Buying Example Disclaimer. This example illustrates one application of the method. The results shown here and the results in your situation may differ. These differences occur for three reasons: (1) Laws vary from state to state, (2) the computer programs used by lenders differ, and (3) the contracts used by lenders differ. In the example, the monthly interest is calculated as 1/12 of the annual interest. Your finance agreement, even if it uses this method, may not work like the one in this example. The example addresses the rebating of interest only, not any other charges that may be included in the loan.

Example: Daily Simple Interest Method

The Daily Simple Interest method is similar to the Simple Interest method except that interest is calculated on the actual balance each day. Payments are credited and the loan balance is reduced on the day the payment is received, rather than on the due date, as is done under the Simple Interest method. Daily Simple Interest loans have the same advantage as the Simple Interest loans by allowing principal amounts to be prepaid during the loan, thereby reducing the outstanding balance and the interest portion of subsequent payments if all subsequent payments are made on the due date. The term of the loan and total interest are reduced when additional principal payments are made if all subsequent payments are made on the due date. However, if the payments are made a few days after the due date each month, the interest paid will be higher than under the Simple Interest method (and higher than under the Constant Yield (Actuarial) method if no prepayments of principal are made).

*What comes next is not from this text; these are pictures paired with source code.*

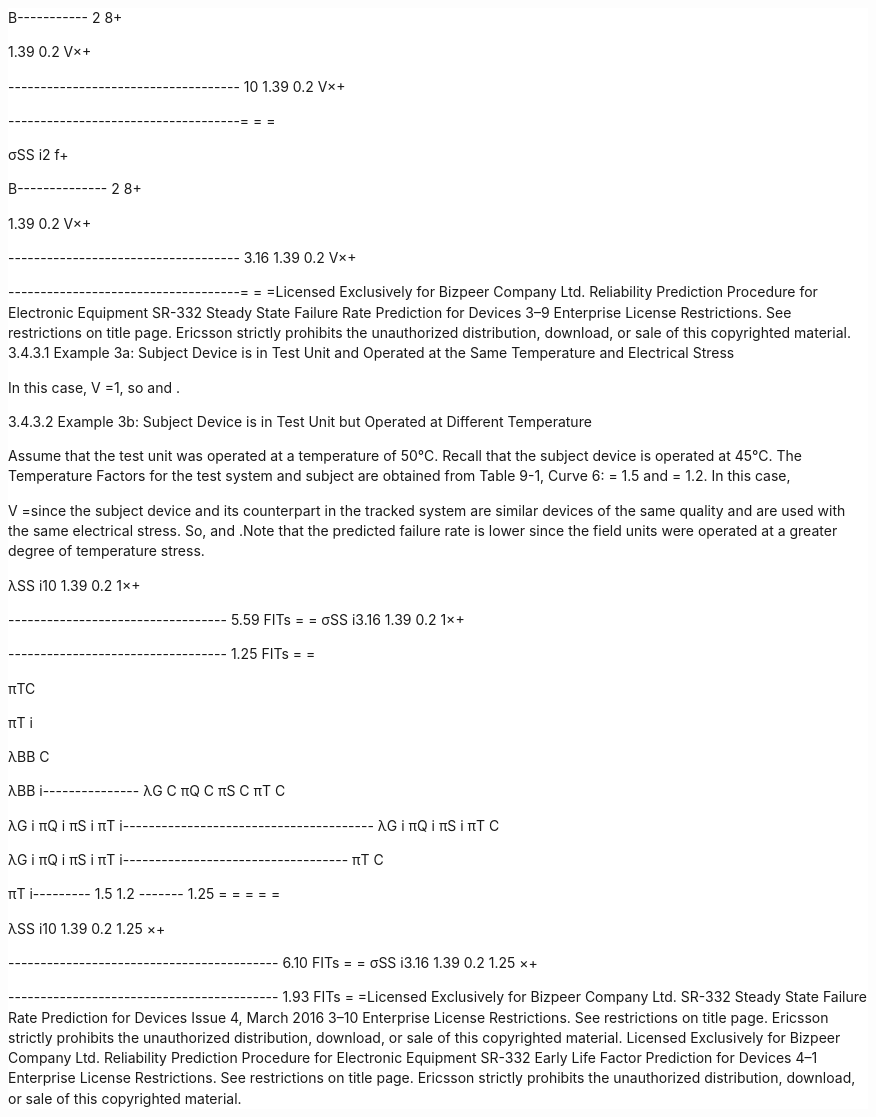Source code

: B----------- 2 8+

1.39 0.2 V×+

------------------------------------ 10 1.39 0.2 V×+

------------------------------------= = =

σSS i2 f+

B-------------- 2 8+

1.39 0.2 V×+

------------------------------------ 3.16 1.39 0.2 V×+

------------------------------------= = =Licensed Exclusively for Bizpeer Company Ltd. Reliability Prediction Procedure for Electronic Equipment SR-332 Steady State Failure Rate Prediction for Devices 3–9 Enterprise License Restrictions. See restrictions on title page. Ericsson strictly prohibits the unauthorized distribution, download, or sale of this copyrighted material. 3.4.3.1 Example 3a: Subject Device is in Test Unit and Operated at the Same Temperature and Electrical Stress 

In this case, V =1, so and .

3.4.3.2 Example 3b: Subject Device is in Test Unit but Operated at Different Temperature 

Assume that the test unit was operated at a temperature of 50°C. Recall that the subject device is operated at 45°C. The Temperature Factors for the test system and subject are obtained from Table 9-1, Curve 6: = 1.5 and = 1.2. In this case, 

V =since the subject device and its counterpart in the tracked system are similar devices of the same quality and are used with the same electrical stress. So, and .Note that the predicted failure rate is lower since the field units were operated at a greater degree of temperature stress. 

λSS i10 1.39 0.2 1×+

---------------------------------- 5.59 FITs = = σSS i3.16 1.39 0.2 1×+

---------------------------------- 1.25 FITs = =

πTC

πT i

λBB C

λBB i--------------- λG C πQ C πS C πT C

λG i πQ i πS i πT i--------------------------------------- λG i πQ i πS i πT C

λG i πQ i πS i πT i----------------------------------- πT C

πT i--------- 1.5 1.2 ------- 1.25 = = = = =

λSS i10 1.39 0.2 1.25 ×+

------------------------------------------ 6.10 FITs = = σSS i3.16 1.39 0.2 1.25 ×+

------------------------------------------ 1.93 FITs = =Licensed Exclusively for Bizpeer Company Ltd. SR-332 Steady State Failure Rate Prediction for Devices Issue 4, March 2016 3–10 Enterprise License Restrictions. See restrictions on title page. Ericsson strictly prohibits the unauthorized distribution, download, or sale of this copyrighted material. Licensed Exclusively for Bizpeer Company Ltd. Reliability Prediction Procedure for Electronic Equipment SR-332 Early Life Factor Prediction for Devices 4–1 Enterprise License Restrictions. See restrictions on title page. Ericsson strictly prohibits the unauthorized distribution, download, or sale of this copyrighted material. 
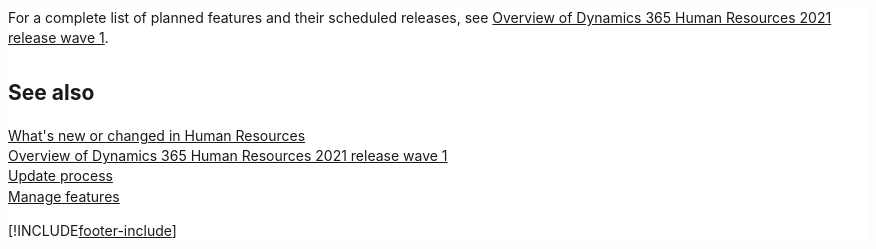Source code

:For a complete list of planned features and their scheduled releases, see [Overview of Dynamics 365 Human Resources 2021 release wave 1](/dynamics365-release-plan/2021wave1/human-resources/dynamics365-human-resources/).

## See also

[What's new or changed in Human Resources](hr-admin-whats-new.md)</br>
[Overview of Dynamics 365 Human Resources 2021 release wave 1](/dynamics365-release-plan/2021wave1/human-resources/dynamics365-human-resources/)</br>
[Update process](hr-admin-setup-update-process.md)</br>
[Manage features](hr-admin-manage-features.md)

[!INCLUDE[footer-include](../includes/footer-banner.md)]

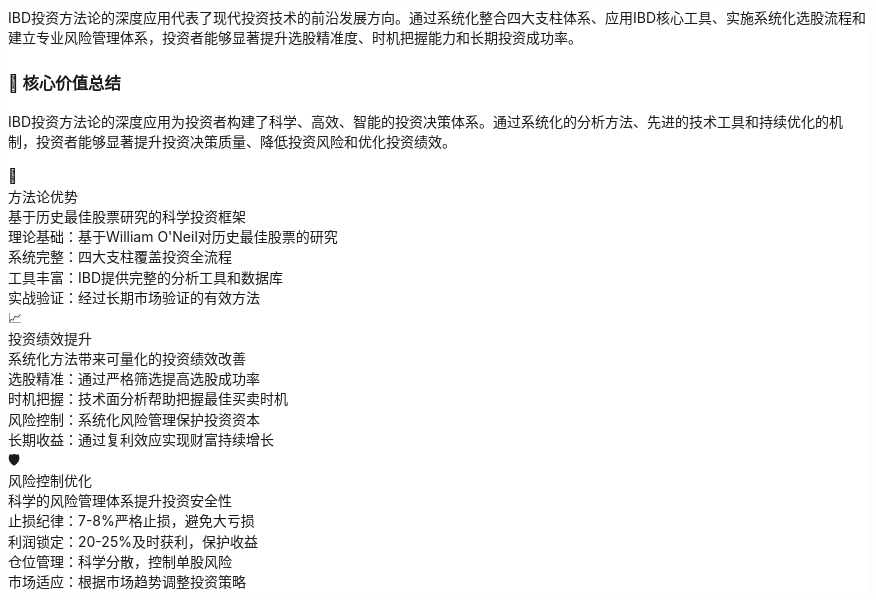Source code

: IBD投资方法论的深度应用代表了现代投资技术的前沿发展方向。通过系统化整合四大支柱体系、应用IBD核心工具、实施系统化选股流程和建立专业风险管理体系，投资者能够显著提升选股精准度、时机把握能力和长期投资成功率。

### 🎯 核心价值总结

IBD投资方法论的深度应用为投资者构建了科学、高效、智能的投资决策体系。通过系统化的分析方法、先进的技术工具和持续优化的机制，投资者能够显著提升投资决策质量、降低投资风险和优化投资绩效。

<div class="status-cards">
<div class="status-card success">
<div class="status-header">
<div class="status-icon">🚀</div>
<div class="status-title">方法论优势</div>
    </div>
<div class="status-content">
<div class="status-description">
基于历史最佳股票研究的科学投资框架
    </div>
<div class="status-list">
<div class="status-item">理论基础：基于William O'Neil对历史最佳股票的研究</div>
<div class="status-item">系统完整：四大支柱覆盖投资全流程</div>
<div class="status-item">工具丰富：IBD提供完整的分析工具和数据库</div>
<div class="status-item">实战验证：经过长期市场验证的有效方法</div>
    </div>
    </div>
  </div>
<div class="status-card primary">
<div class="status-header">
<div class="status-icon">📈</div>
<div class="status-title">投资绩效提升</div>
</div>
<div class="status-content">
<div class="status-description">
系统化方法带来可量化的投资绩效改善
</div>
<div class="status-list">
<div class="status-item">选股精准：通过严格筛选提高选股成功率</div>
<div class="status-item">时机把握：技术面分析帮助把握最佳买卖时机</div>
<div class="status-item">风险控制：系统化风险管理保护投资资本</div>
<div class="status-item">长期收益：通过复利效应实现财富持续增长</div>
</div>
</div>
</div>
<div class="status-card tertiary">
<div class="status-header">
<div class="status-icon">🛡️</div>
<div class="status-title">风险控制优化</div>
</div>
<div class="status-content">
<div class="status-description">
科学的风险管理体系提升投资安全性
</div>
<div class="status-list">
<div class="status-item">止损纪律：7-8%严格止损，避免大亏损</div>
<div class="status-item">利润锁定：20-25%及时获利，保护收益</div>
<div class="status-item">仓位管理：科学分散，控制单股风险</div>
<div class="status-item">市场适应：根据市场趋势调整投资策略</div>
</div>
</div>
</div>
</div>
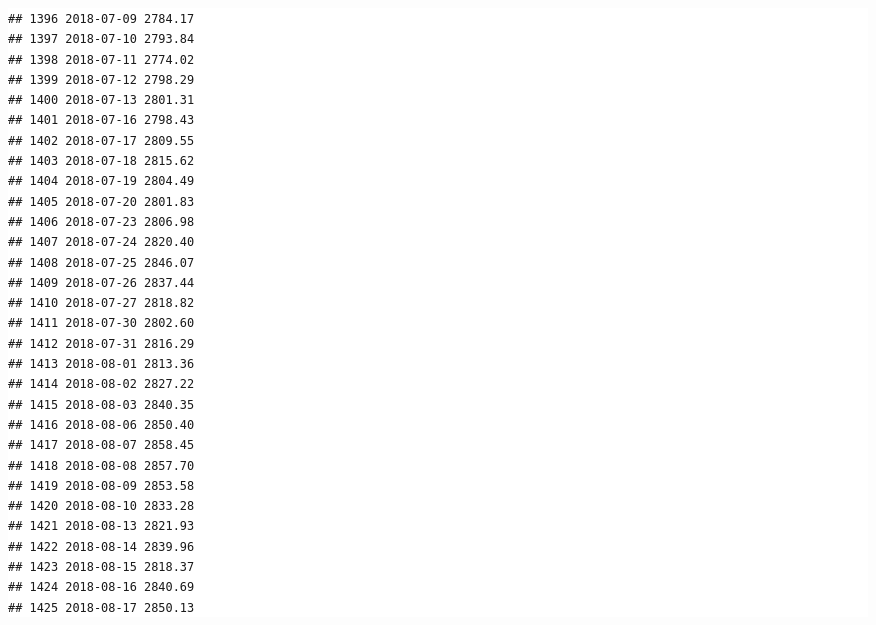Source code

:     ## 1396 2018-07-09 2784.17
    ## 1397 2018-07-10 2793.84
    ## 1398 2018-07-11 2774.02
    ## 1399 2018-07-12 2798.29
    ## 1400 2018-07-13 2801.31
    ## 1401 2018-07-16 2798.43
    ## 1402 2018-07-17 2809.55
    ## 1403 2018-07-18 2815.62
    ## 1404 2018-07-19 2804.49
    ## 1405 2018-07-20 2801.83
    ## 1406 2018-07-23 2806.98
    ## 1407 2018-07-24 2820.40
    ## 1408 2018-07-25 2846.07
    ## 1409 2018-07-26 2837.44
    ## 1410 2018-07-27 2818.82
    ## 1411 2018-07-30 2802.60
    ## 1412 2018-07-31 2816.29
    ## 1413 2018-08-01 2813.36
    ## 1414 2018-08-02 2827.22
    ## 1415 2018-08-03 2840.35
    ## 1416 2018-08-06 2850.40
    ## 1417 2018-08-07 2858.45
    ## 1418 2018-08-08 2857.70
    ## 1419 2018-08-09 2853.58
    ## 1420 2018-08-10 2833.28
    ## 1421 2018-08-13 2821.93
    ## 1422 2018-08-14 2839.96
    ## 1423 2018-08-15 2818.37
    ## 1424 2018-08-16 2840.69
    ## 1425 2018-08-17 2850.13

      Amount financed    $18,800.00
      Term48 months
      APR    9.00%
      Monthly payment$467.84

Assuming that each payment is made exactly on its due date:
First payment interest = $18,800 × 9% ÷ 12 = $141.00
First payment principal = $467.84 – $141.00 = $326.84
End of month 1 net loan balance = $18,800.00 – $326.84 = $18,473.16
Second payment interest = $18,473.16 × 9% ÷ 12 = $138.55
Second payment principal = $467.84 – $138.55 = $329.29
End of month 2 net loan balance = $18,473.16 – $329.29 = $18,143.87
Full-term interest if each
payment is made on the due date
= ($467.84 × 48) – $18,800 = $3,656.32

If an additional $1,000 principal is paid at the end of the first month, the loan balance is reduced from $18,473.16 to $17,473.16. Month 2 interest charges will be based on this reduced balance, so more principal will be credited from each payment if all subsequent payments are made on the due date. If the remaining payments are made on time, the loan will be repaid in 45 months rather than 48 months because of the extra $1,000 principal payment in month 1. The total interest paid will be $3,224.84 instead of $3,656.32, a savings of $431.48 in interest. However, if no extra principal is paid and every payment is made 5 days after the due date, the total additional interest paid will be $30.38. The early termination balance at month 24 will be $27.91 higher than under the Simple Interest or Constant Yield (Actuarial) method but $26.90 less than under the Rule of 78 method.